Sesame Street, still the gold standard of children’s programming worldwide, was the first racially integrated television show, born out of the mind of Joan Ganz Cooney, inspired by the late 1960s civil rights movement. They were “woke” before that was a term. Despite all the obstacles of being a woman executive, Cooney managed to deliver a socially conscience, educating, and entertaining show aimed at inner-city 3-5-year-old children of color, written so even their parents could enjoy watching.

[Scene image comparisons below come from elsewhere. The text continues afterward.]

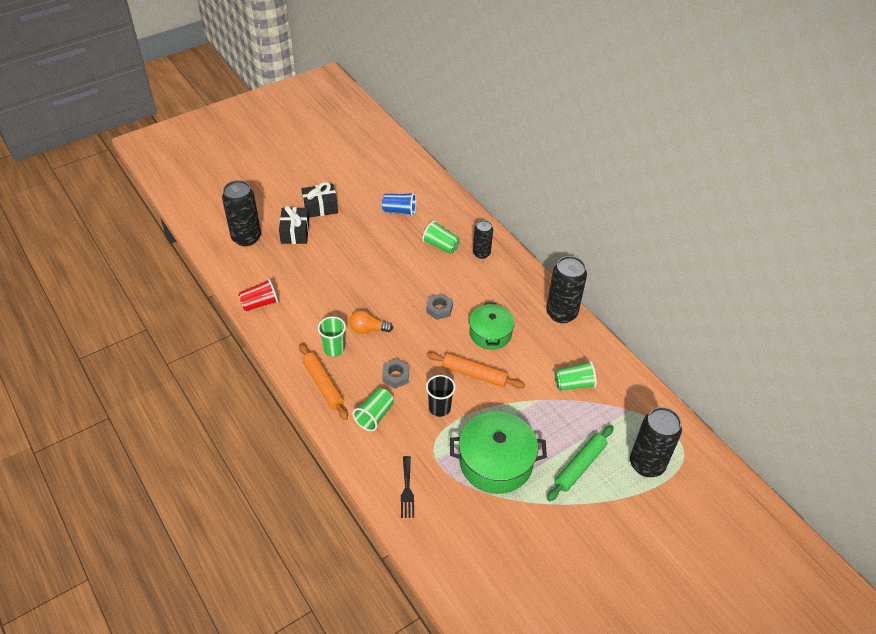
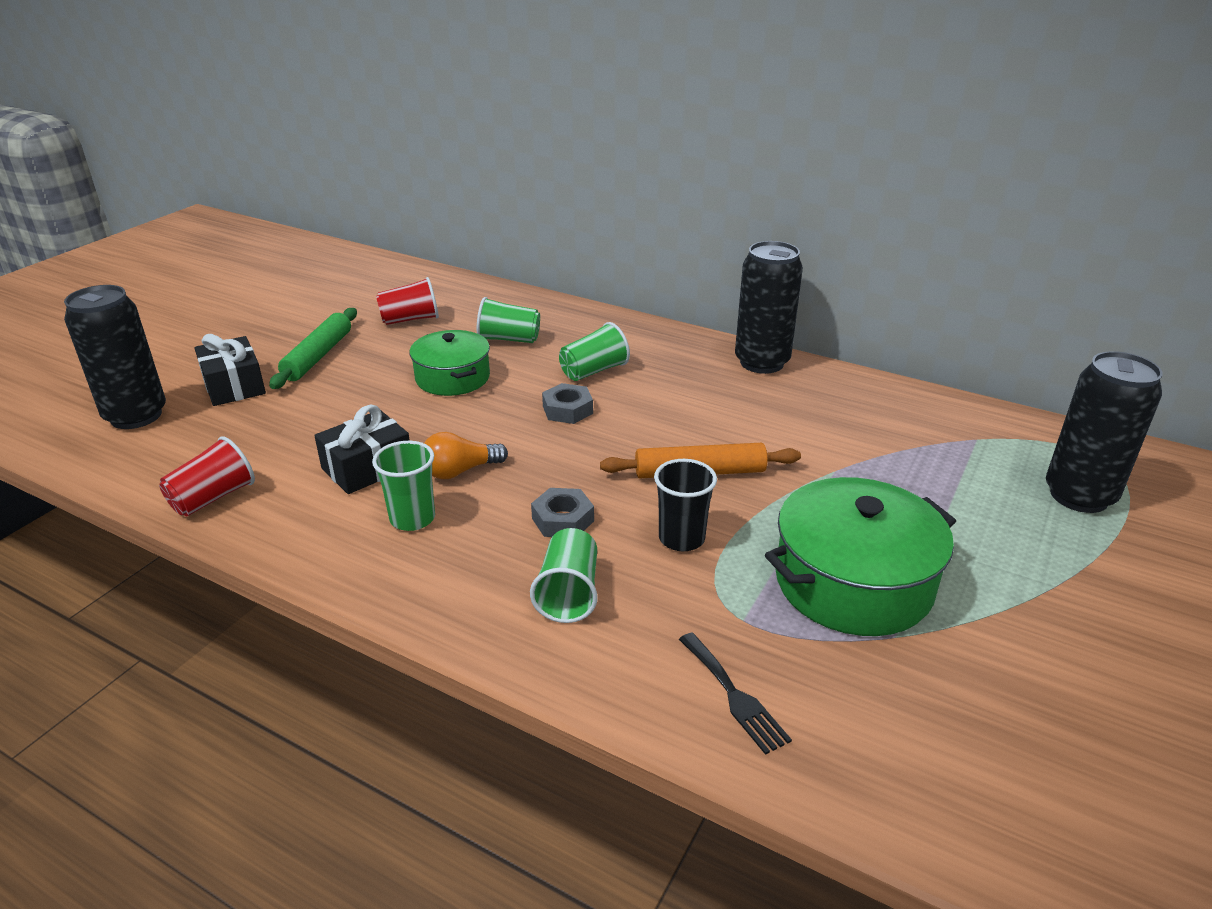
camera: 25 degrees left, 15 degrees down
orange rolling pin [299,343,348,420] -> none
black gift [301,182,338,218] -> black gift moved to [314,405,410,494]
blue cup [382,192,416,217] -> red cup [376,277,439,325]
green pot [469,303,515,350] -> green pot moved to [410,330,490,396]
black can [473,220,493,259] -> none
green rolling pin [547,425,614,501] -> green rolling pin moved to [269,308,357,389]
green cup [555,360,597,391] -> green cup moved to [559,322,630,381]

At the time, children’s programming was a wasteland of content built around selling products to impressionable youth. To illustrate the point, Cooney‘s friend Lloyd Morrisett Jr recalled hearing his three-year-old singing beer jingles. Hey, why not harness the addictive power of commercial television to get kids singing the ABCs instead? The first step… hire Jim Henson, creator of the Muppets. Those loveable puppets actually started out as stars of an adult late-night television show.

In its 50 plus years, Sesame Street has had guest performances by music greats, including Louis Armstrong, Stevie Wonder, Paul Simon, Loretta Lynn, and Odetta, known as “The Voice of the Civil Rights Movement”. Where else could you see a young Reverand Jessie Jackson on the front steps of Sesame Street reciting a poem to the assembled kids who accompanied him loudly repeating the line “I am – Somebody”. Right on! To the young viewers, it was an entertaining song. To the politically astute adults, it was radical stuff. The same can be said for Kermit the Frog‘s famous song “It’s Not Easy Being Green“.

Fun fact: Sesame Street was actually sued over their song parody of the Beatles’Let It Be“, sung on the show as “Letter B“. The matter was eventually resolved for $50.

Street Gang: How We got to Sesame Street has come along at the perfect time, reminding us what the world could be if we all just got along.